## Prompt:
Should the listing contain images, exclude them; give the rest again exactly.

(Supplied material)

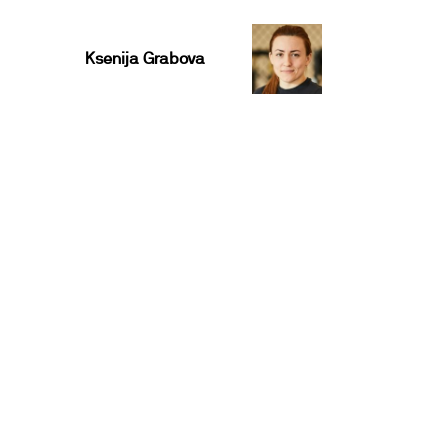
Ksenija Grabova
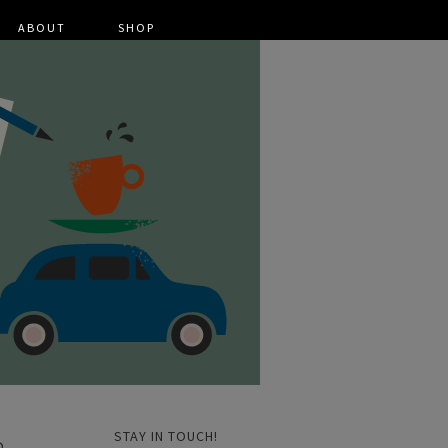
ABOUT
SHOP
STAY IN TOUCH!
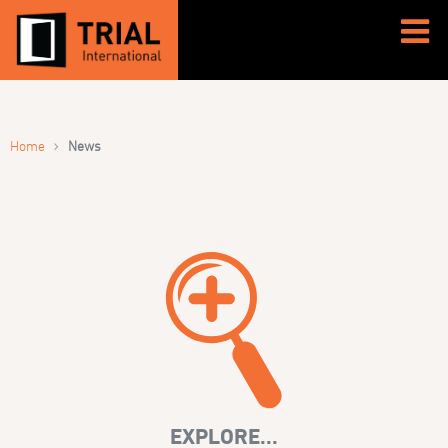
›
Home
News
EXPLORE...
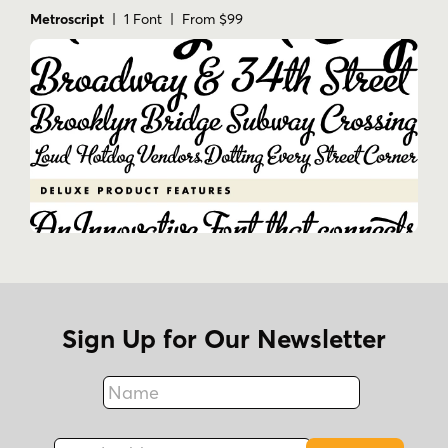
Metroscript
| 1 Font | From $99
Sign Up for Our Newsletter
Name
Fax
Email Address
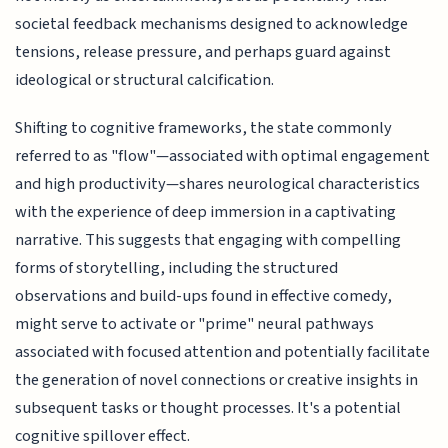
societal feedback mechanisms designed to acknowledge
tensions, release pressure, and perhaps guard against
ideological or structural calcification.
Shifting to cognitive frameworks, the state commonly
referred to as "flow"—associated with optimal engagement
and high productivity—shares neurological characteristics
with the experience of deep immersion in a captivating
narrative. This suggests that engaging with compelling
forms of storytelling, including the structured
observations and build-ups found in effective comedy,
might serve to activate or "prime" neural pathways
associated with focused attention and potentially facilitate
the generation of novel connections or creative insights in
subsequent tasks or thought processes. It's a potential
cognitive spillover effect.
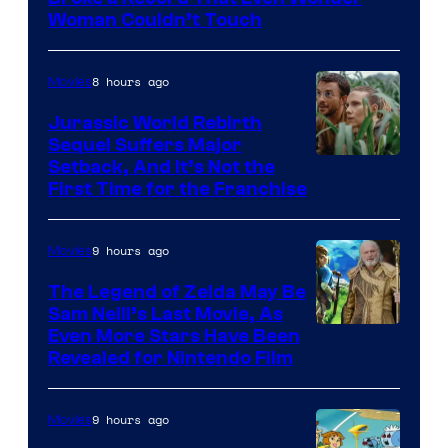
Warner
Woman Couldn’t Touch
Bros.
Pictures
8 hours ago
Movies
Jurassic World Rebirth
Sequel Suffers Major
Image
Setback, And It’s Not the
First Time for the Franchise
Courtesy
of
9 hours ago
Movies
Universal
Pictures
The Legend of Zelda May Be
Sam Neill’s Last Movie, As
Even More Stars Have Been
Revealed for Nintendo Film
9 hours ago
Movies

(End Supplied material)

## Exercise answer:
Ksenija Grabova
ABOUT
SHOP
STAY IN TOUCH!
›
Home
News
EXPLORE...
Metroscript
| 1 Font | From $99
Sign Up for Our Newsletter
Name
Fax
Email Address
societal feedback mechanisms designed to acknowledge
tensions, release pressure, and perhaps guard against
ideological or structural calcification.
Shifting to cognitive frameworks, the state commonly
referred to as "flow"—associated with optimal engagement
and high productivity—shares neurological characteristics
with the experience of deep immersion in a captivating
narrative. This suggests that engaging with compelling
forms of storytelling, including the structured
observations and build-ups found in effective comedy,
might serve to activate or "prime" neural pathways
associated with focused attention and potentially facilitate
the generation of novel connections or creative insights in
subsequent tasks or thought processes. It's a potential
cognitive spillover effect.
Warner
Woman Couldn’t Touch
Bros.
Pictures
8 hours ago
Movies
Jurassic World Rebirth
Sequel Suffers Major
Image
Setback, And It’s Not the
First Time for the Franchise
Courtesy
of
9 hours ago
Movies
Universal
Pictures
The Legend of Zelda May Be
Sam Neill’s Last Movie, As
Even More Stars Have Been
Revealed for Nintendo Film
9 hours ago
Movies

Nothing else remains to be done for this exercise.